How do you find #int x*secx^2dx#?

1 Answer

#int (x* sec x^2) dx=1/2*ln (sec x^2+tan x^2)+C#

Explanation:

What we have here as given is

#int (x* sec x^2) dx#

take note: differential of #x^2# is #d(x^2)=2x*dx#

We do a numerical preparation here by placing a 2 inside the integral and 1/2 outside the integral.
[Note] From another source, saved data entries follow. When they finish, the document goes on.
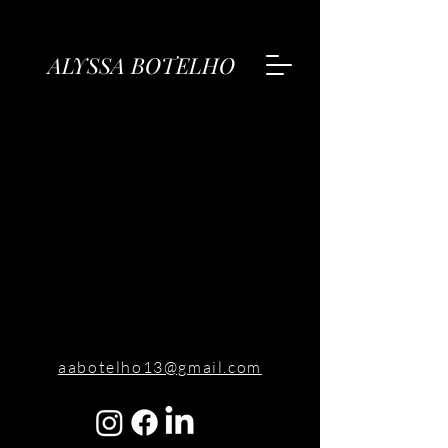
ALYSSA BOTELHO
aabotelho13@gmail.com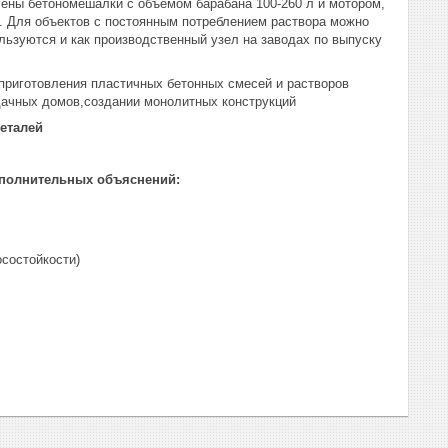
чены бетономешалки с объемом барабана 100-260 л и мотором,
и. Для объектов с постоянным потреблением раствора можно
льзуются и как производственный узел на заводах по выпуску
приготовления пластичных бетонных смесей и растворов
дачных домов,создании монолитных конструкций
деталей
ополнительных объяснений:
состойкости)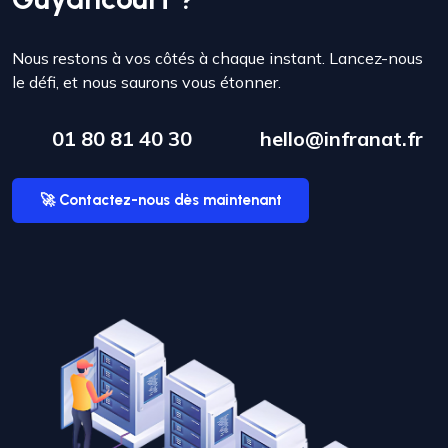
Nous restons à vos côtés à chaque instant. Lancez-nous
le défi, et nous saurons vous étonner.
01 80 81 40 30
hello@infranat.fr
🚀 Contactez-nous dès maintenant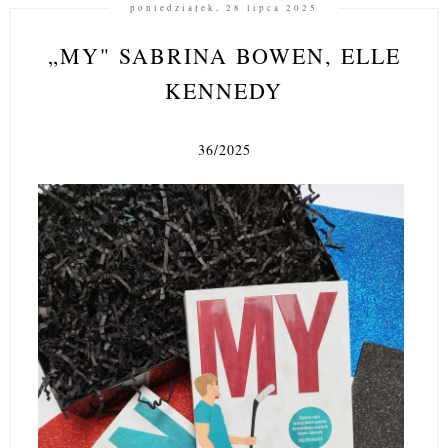
poniedziałek, 28 lipca 2025
„MY" SABRINA BOWEN, ELLE
KENNEDY
36/2025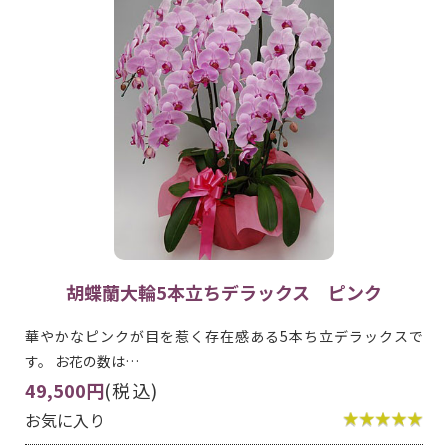
胡蝶蘭大輪5本立ちデラックス ピンク
華やかなピンクが目を惹く存在感ある5本ち立デラックスで
す。 お花の数は…
49,500円
(税込)
お気に入り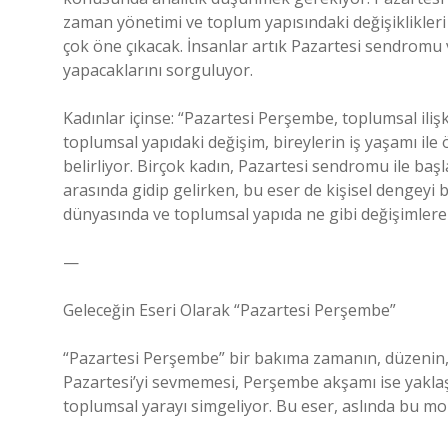
zaman yönetimi ve toplum yapısındaki değişiklikleri
çok öne çıkacak. İnsanlar artık Pazartesi sendromu
yapacaklarını sorguluyor.
Kadınlar içinse: “Pazartesi Perşembe, toplumsal ilişk
toplumsal yapıdaki değişim, bireylerin iş yaşamı ile
belirliyor. Birçok kadın, Pazartesi sendromu ile ba
arasında gidip gelirken, bu eser de kişisel dengeyi bu
dünyasında ve toplumsal yapıda ne gibi değişimlere
—
Geleceğin Eseri Olarak “Pazartesi Perşembe”
“Pazartesi Perşembe” bir bakıma zamanın, düzenin, b
Pazartesi’yi sevmemesi, Perşembe akşamı ise yakla
toplumsal yarayı simgeliyor. Bu eser, aslında bu mo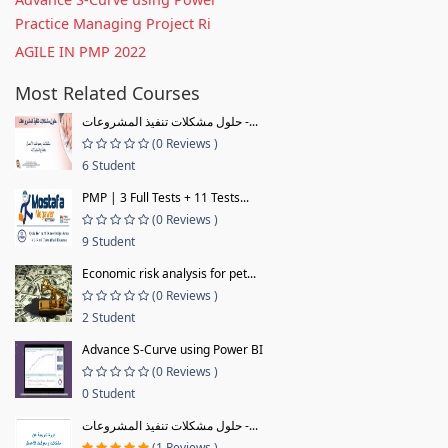
Practice Managing Project Ri
AGILE IN PMP 2022
Most Related Courses
حلول مشكلات تنفيذ المشروعات -...
(0 Reviews )
6 Student
PMP | 3 Full Tests + 11 Tests...
(0 Reviews )
9 Student
Economic risk analysis for pet...
(0 Reviews )
2 Student
Advance S-Curve using Power BI
(0 Reviews )
0 Student
حلول مشكلات تنفيذ المشروعات -...
(1 Reviews )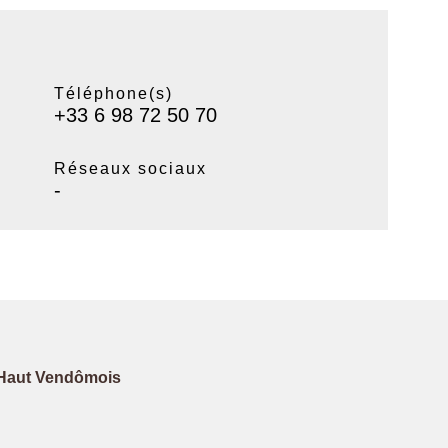
Téléphone(s)
+33 6 98 72 50 70
Réseaux sociaux
-
Haut Vendômois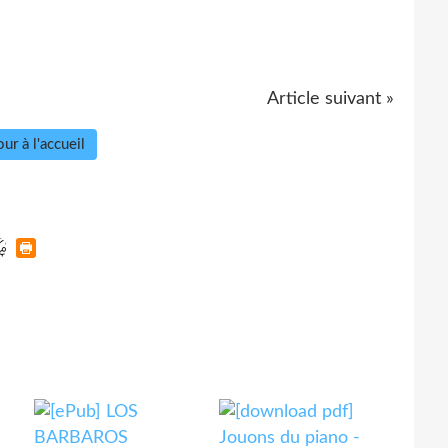
Article suivant »
ur à l'accueil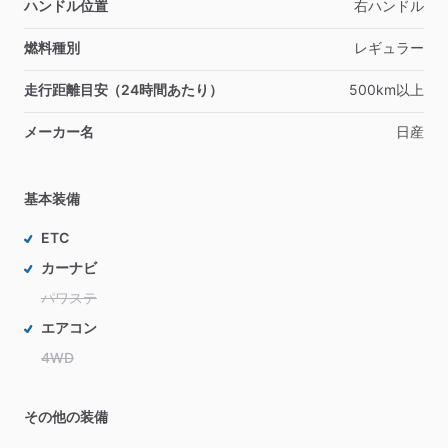
ハンドル位置
右ハンドル
燃料種別
レギュラー
走行距離目安（24時間あたり）
500km以上
メーカー名
日産
基本装備
ETC
カーナビ
パワステ
エアコン
4WD
その他の装備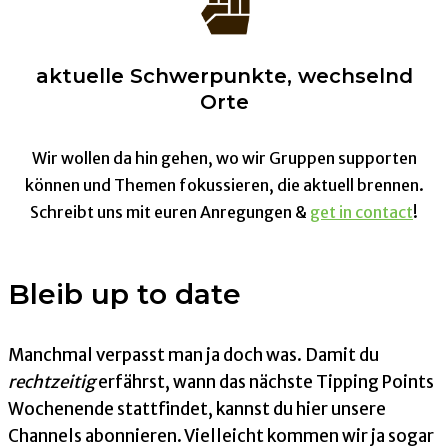
aktuelle Schwerpunkte, wechselnd
Orte
Wir wollen da hin gehen, wo wir Gruppen supporten
können und Themen fokussieren, die aktuell brennen.
Schreibt uns mit euren Anregungen &
get in contact
!
Bleib up to date
Manchmal verpasst man ja doch was. Damit du
rechtzeitig
erfährst, wann das nächste Tipping Points
Wochenende stattfindet, kannst du hier unsere
Channels abonnieren. Vielleicht kommen wir ja sogar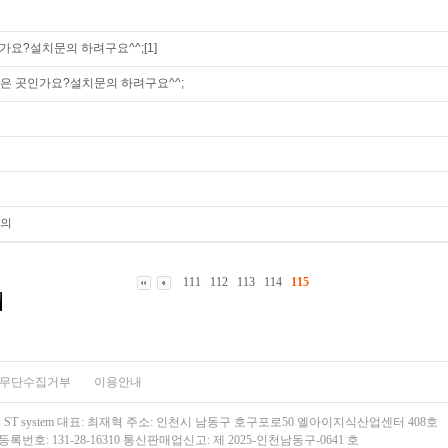
요?설치문의 하려구요^^;[1]
같은 곳인가요?설치문의 하려구요^^;
문의
111
112
113
114
115
무단수집거부
이용안내
 ST system 대표: 최재혁 주소: 인천시 남동구 호구포로50 엘아이지식산업센터 408호
번호: 131-28-16310
통신판매업신고: 제 2025-인천남동구-0641 호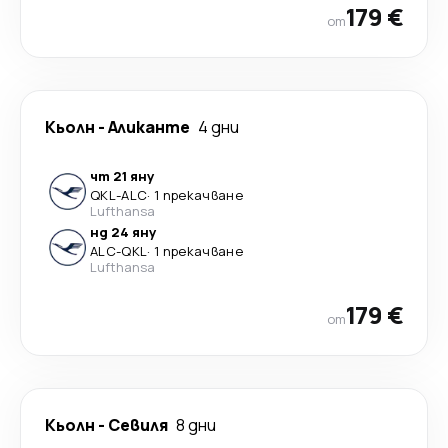
179 €
от
Кьолн
-
Аликанте
4 дни
чт 21 яну
QKL
-
ALC
·
1 прекачване
Lufthansa
нд 24 яну
ALC
-
QKL
·
1 прекачване
Lufthansa
179 €
от
Кьолн
-
Севиля
8 дни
#int (x* sec x^2) dx=1/2int ( sec x^2)*(2x) dx#

from the formula

#int sec u* du=ln (sec u+tan u)+C#

#color(red)(int (x* sec x^2) dx=1/2int ( sec x^2)*(2x) dx=#
#color(red)(1/2*ln (sec x^2+tan x^2)+C)#

Let us do a little checking by differentiation

from our answer

#1/2*ln (sec x^2+tan x^2)+C#

Let us perform differentiation

#d/dx(1/2*ln (sec x^2+tan x^2)+C)#

#d/dx(1/2*ln (sec x^2+tan x^2))+d/dx(C)#

#1/2*(1/(sec x^2+tan x^2))*d/dx(sec x^2+tan x^2)+0#

#1/2*(1/(sec x^2+tan x^2))*(sec x^2*tan x^2*d/dx(x^2)+sec^2 x^2*d/dx(x^2))+0#

#1/2*(1/(sec x^2+tan x^2))*(sec x^2*tan x^2*2x+sec^2 x^2*2x)#

factoring the common monomial factor #2x*sec x^2#

#1/2*((2x*sec x^2)/(sec x^2+tan x^2))*(sec x^2+tan x^2)#

#1/cancel2*((cancel2x*sec x^2)/cancel(sec x^2+tan x^2))*cancel(sec x^2+tan x^2)#

#x * sec x^2" "#which is the given integrand

God bless....I hope the explanation is useful.